There is no difference in price between the full service checkout and self service checkout. To use the gas stations as an example.
When self service was introduced, self serve gas was a nickel less per gal. You saved by doing it yourself. This is not the case with self serve checkout. It is a scam to increase profits.
152
posted on
08/03/2003 10:00:50 AM PDT
by
Petruchio
(<===Looks Sexy in a flightsuit . . . Looks Silly in a french maid outfit)
To: Dane
I'm waiting for the positive economic benefits of shifting jobs offshore, whatever they may be.
BTW, if the savings and productivity are shown, are you going to sell the stock "as a matter of principle"?
No, at a high level I would leverage the influence of my holdings along with like-minded fellow shareholders and affect the needed change in the boardroom. Shareholders are, after all, the owners of a publicly traded company.
To: RockyMtnMan
Perhaps you forget the retirees paid their dues in taxes and 401K. Rather than sit on their duffs or become couch potatoes, they are out after 30 or 40 years of contributions to the workforce.
It is not the retirees that are hurting the workforce. It is Industry wanting to make a HUGH profit; so they fire their best and send everything overseas.
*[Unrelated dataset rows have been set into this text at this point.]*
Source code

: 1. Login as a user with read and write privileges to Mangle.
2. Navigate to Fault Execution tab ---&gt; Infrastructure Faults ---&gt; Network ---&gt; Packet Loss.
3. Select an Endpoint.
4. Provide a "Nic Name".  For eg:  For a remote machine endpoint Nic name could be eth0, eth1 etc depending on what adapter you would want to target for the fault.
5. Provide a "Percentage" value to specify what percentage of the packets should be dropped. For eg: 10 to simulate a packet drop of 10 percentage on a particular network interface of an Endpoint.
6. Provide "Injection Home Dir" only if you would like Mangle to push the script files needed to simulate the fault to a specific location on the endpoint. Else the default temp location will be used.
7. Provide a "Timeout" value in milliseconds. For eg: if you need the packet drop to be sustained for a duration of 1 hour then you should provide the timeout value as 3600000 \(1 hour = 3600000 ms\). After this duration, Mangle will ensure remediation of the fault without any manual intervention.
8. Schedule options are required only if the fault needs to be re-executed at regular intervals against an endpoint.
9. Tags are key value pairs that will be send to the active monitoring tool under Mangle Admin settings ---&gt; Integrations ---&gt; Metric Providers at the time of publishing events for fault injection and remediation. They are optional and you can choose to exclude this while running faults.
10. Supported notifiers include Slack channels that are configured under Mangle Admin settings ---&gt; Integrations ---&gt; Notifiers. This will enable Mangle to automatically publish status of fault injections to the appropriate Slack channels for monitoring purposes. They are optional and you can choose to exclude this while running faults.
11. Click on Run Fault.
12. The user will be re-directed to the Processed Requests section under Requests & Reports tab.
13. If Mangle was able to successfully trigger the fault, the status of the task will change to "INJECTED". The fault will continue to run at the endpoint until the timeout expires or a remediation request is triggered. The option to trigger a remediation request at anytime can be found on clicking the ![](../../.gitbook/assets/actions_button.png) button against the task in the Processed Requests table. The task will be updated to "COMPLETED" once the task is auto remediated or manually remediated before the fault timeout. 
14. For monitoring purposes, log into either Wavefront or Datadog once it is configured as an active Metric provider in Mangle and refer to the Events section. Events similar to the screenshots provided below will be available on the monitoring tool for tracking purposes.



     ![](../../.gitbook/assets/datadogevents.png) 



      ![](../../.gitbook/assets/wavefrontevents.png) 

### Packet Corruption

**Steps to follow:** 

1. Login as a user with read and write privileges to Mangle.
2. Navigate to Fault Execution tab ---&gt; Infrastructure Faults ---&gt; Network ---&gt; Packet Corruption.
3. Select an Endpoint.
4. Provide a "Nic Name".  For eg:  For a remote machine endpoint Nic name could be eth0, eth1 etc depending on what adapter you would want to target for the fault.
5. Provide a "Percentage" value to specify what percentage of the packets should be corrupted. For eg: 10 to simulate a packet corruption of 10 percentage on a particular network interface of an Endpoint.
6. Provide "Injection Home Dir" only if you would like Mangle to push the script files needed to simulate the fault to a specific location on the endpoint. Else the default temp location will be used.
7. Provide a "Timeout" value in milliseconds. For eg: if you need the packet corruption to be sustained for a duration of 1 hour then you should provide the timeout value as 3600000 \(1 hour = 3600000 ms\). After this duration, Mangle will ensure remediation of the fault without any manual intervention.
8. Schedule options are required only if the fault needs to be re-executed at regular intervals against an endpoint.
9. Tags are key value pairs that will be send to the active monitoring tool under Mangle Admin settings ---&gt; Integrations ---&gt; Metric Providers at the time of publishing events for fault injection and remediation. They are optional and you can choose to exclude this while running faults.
To me, it is highway TREASON!! The Industry should be working for this country, not foreigners to make a hugh profit margin. The gov't should be stopping our industries from taking away from our own people, who without them, the industries would not function.
I'm sick of seeing hard working people, being loyal to a company, get shelved because companies want to stuff more money in their pockets and to HELL with loyal, hard working people.
To: Willie Green
Perot's in his 70s and effectively retired. He is also retired from politics.
155
posted on
08/03/2003 10:01:48 AM PDT
by
RLK
To: Lazamataz; Dane
.....what will we be doing? You ask this of a person you just demeaned as a "high-school chum"?
Problem with people like you is that you expect everyone to do your thinking for you. No wonder: you're not even in the driver's seat of your own life's success.
And you still feel the need to consult the advice from "high school chums." tisk tisk
You and whiners like you are your own worst enemies.
To: Dane
Really? You were the guys you brought up the analogy of Rome burning.You cannot even get a quote right, so incompetent are you. I, personally, only mentioned the decline and fall of rome, making an allusion to the book of the same name. I never once mentioned Rome burning.
And you get all upset that someone mentions the fact that the city that is burning is ones city where they believe that the world is not getting smaller every day and that a wall around a city will cure all the problems.
This is nearly incoherent. Back to school, boy!
That has been tried once, remember the Berlin Wall.
Au contraire: The concept of tariffs was dominant in the life of America until recently, and America grew into an innovative and thriving economy under this model. It is only recently -- now that we are abandoning tariffs -- that problems for the American middle class have arisen.
157
posted on
08/03/2003 10:01:59 AM PDT
by
Lazamataz
(PROUDLY POSTING WITHOUT READING THE ARTICLE SINCE 1999!)
To: MarkL
Nice post. It will fall on deaf ears.
158
posted on
08/03/2003 10:02:46 AM PDT
by
raybbr
To: Willie Green
I meant prices remain relatively static. Sorry.
To: Agamemnon
Actually it is Bush's responsibility to ensure that American's can compete on the world stage based on his/her skill set. He was given "fast-track trade negotiating authority" by congress which gives him the ability to impose tariffs until congress aproves them.